Snell and Durrant believe that China hit an important inflection point in September. They describe the stimulus plans as being ‘significantly more meaningful than anything seen since the Covid-19 pandemic’.
‘The potential for further market gains is significant, given the low valuations of many high-quality Chinese companies and the substantial household savings accumulated over recent years,’ the duo noted.
Tech stocks disappoint
Samsung Electronics – which is the second largest holding in the portfolio at 5.6% - detracted from performance. Its shares were down 38% over the six-month period as the company ‘fell behind in high bandwidth memory required in hyperscale datacentres’. The duo describe this issue as temporary.
‘Despite this, Samsung remains the global leader in memory chips, has new semiconductor management, and aims to launch next-generation high bandwidth memory this year,’ said Snell and Durrant.
‘Trading below book value, we see it as an attractive long-term investment.’
The managers also acknowledged that stock picks in the technology sector had not paid off.

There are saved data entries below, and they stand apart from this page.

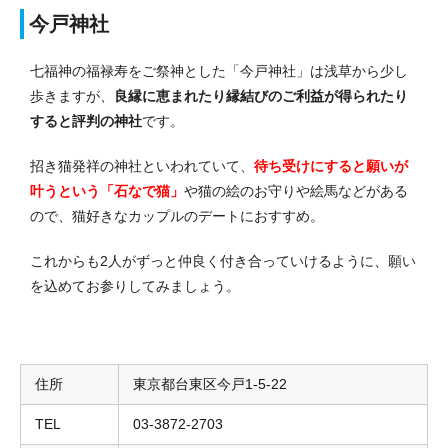
今戸神社
七福神の福禄寿をご祭神とした「今戸神社」は浅草から少し
歩きますが、
良縁に恵まれたり縁結びのご利益が得られたり
すると評判の神社
です。
招き猫発祥の神社といわれていて、
待ち受けにすると願いが
叶うという「石なで猫」
や猫の絵のお守りや絵馬などがある
ので、猫好きなカップルのデートにおすすめ。
これからも2人がずっと仲良く付き合っていけるように、願い
を込めてお参りしてみましょう。
住所
東京都台東区今戸1-5-22
TEL
03-3872-2703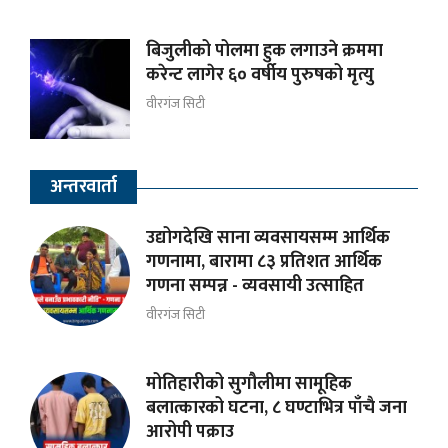
बिजुलीको पोलमा हुक लगाउने क्रममा
करेन्ट लागेर ६० वर्षीय पुरुषको मृत्यु
वीरगंज सिटी
अन्तरवार्ता
उद्योगदेखि साना व्यवसायसम्म आर्थिक
गणनामा, बारामा ८३ प्रतिशत आर्थिक
गणना सम्पन्न - व्यवसायी उत्साहित
वीरगंज सिटी
मोतिहारीको सुगौलीमा सामूहिक
बलात्कारको घटना, ८ घण्टाभित्र पाँचै जना
आरोपी पक्राउ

‘We missed out on Xiaomi’s 135% rise, driven by strong results and market excitement relating to its AI capabilities, while our main holdings, Silergy and SG Micro, faced weak semiconductor demand,’ the duo explained.
During the six-month period, Snell and Durrant trimmed their exposure to India following a market correction. They said the economic outlook for the country remained strong but ‘valuations had become overextended’.
Over the year to the end of January, the weighting to India reduced from 34% to 18.9%.
‘With many companies trading at decade-high valuation multiples, and more than half of the companies we monitor missing earnings estimates in their recently quarterly results, there was a sharp correction in the market, especially in the mid and small cap sectors,’ they said.
The managers describe Vietnam as ‘the best structural growth story in Asia’, thanks to its export manufacturing. While a clampdown on corruption and issues in the property sector have caused volatility in recent years, the duo welcome a political reshuffle. They hope this will herald ‘a period of greater political stability’ and a more business-friendly environment.
Pacific Horizon currently trades on a 12.7% discount to NAV.